Domestic abuse – help is out there
With calls to the National Domestic Abuse helpline up by 80% in June as restrictions ease, there is a surge in people seeking refuge places to escape their abusers. Family Solicitor, Simon Walker discusses the rise in allegations of domestic abuse or controlling coercive behaviour and where to go for help if you need it.
Domestic abuse can take many forms and does not necessarily have to include physical violence. It is a pattern of behaviour on the part of the abuser designed to control a partner. It can happen at any point in a relationship and ranges from verbal to serious acts of physical violence.
At a time when we are all faced with uncertainty about our future it is important to recognise that domestic abuse is never acceptable and not the fault of the person who is experiencing it, it is a crime.
Where to seek help?
Details of the support available can be accessed on www.gov.uk and include the following:
- Refuge – telephone: 0808 2000 247
- Respect Men’s Advice Line –telephone 0808 8010 327
- Galop, an LGBT+ domestic abuse service – telephone 0800 9995428
- Respect, a helpline for men and women who are harming their partners – telephone 0808 802 4040
If you are self-isolating with a perpetrator and worried about calling, The National Domestic Abuse Helpline has an online contact form or live chat function to enable you to make contact more discreetly.
How can we help?
While seeking legal advice and protection from the courts can seem daunting for most, we can provide confidential legal advice to help you understand the options available to you to ensure your safety.
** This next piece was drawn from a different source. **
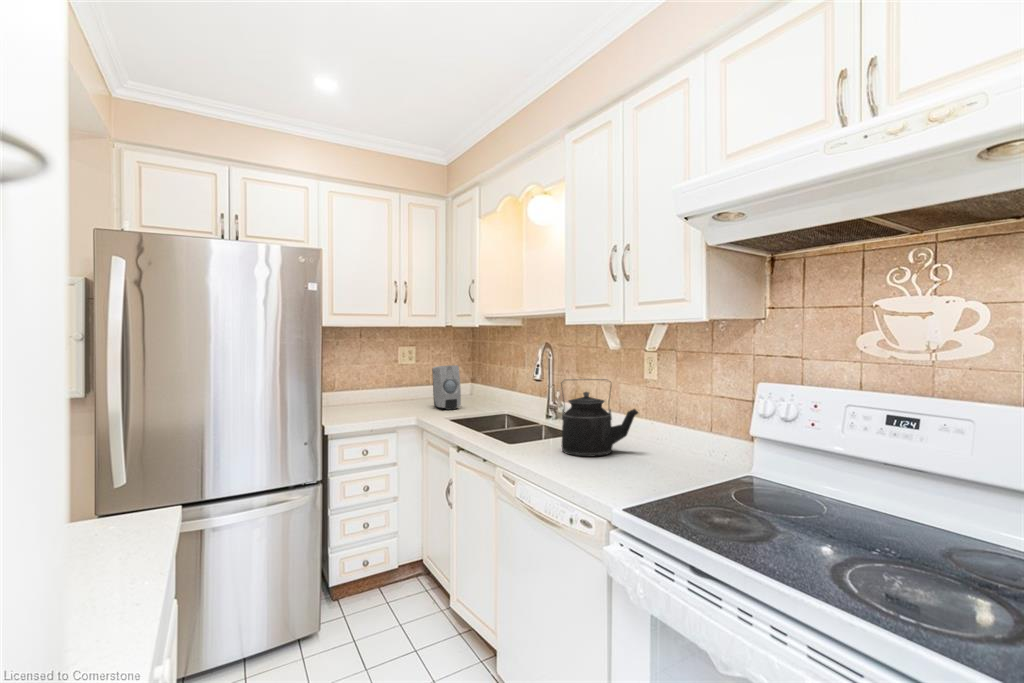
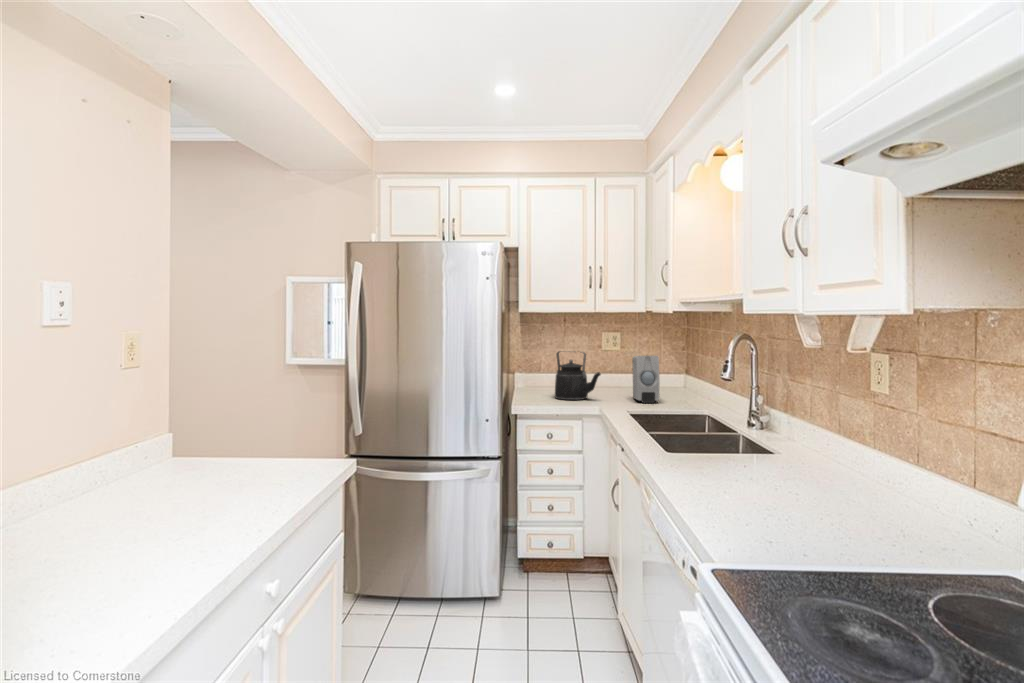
kettle: present [561,379,638,457] -> present [555,351,601,400]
One size does not fit all, but an understanding of your options of will enable you to make an informed decision about your future. There are two types of Court orders which provide protection and we can advise you which one is right for your particular situation.
A non-molestation order – prevents your partner, former partner or associated person from being violent or threatening violence towards you or any children. It also prevents intimidation, harassment and pestering (including in-person or remotely by letter, email, phone or social media) so as to ensure your – and your children’s – safety.
Under recent changes to the law, breaching a non-molestation order is now a criminal offence and a power of arrest is automatically attached to the injunction, meaning your abuser can be arrested simply for breaching the injunction without needing to have committed any other criminal activity.
An occupation order – defines who can live in the family home. It can also prevent your abuser from being in the surrounding area. You can also get an occupation order if you have left home because of violent behaviour but want to return without your abuser living there.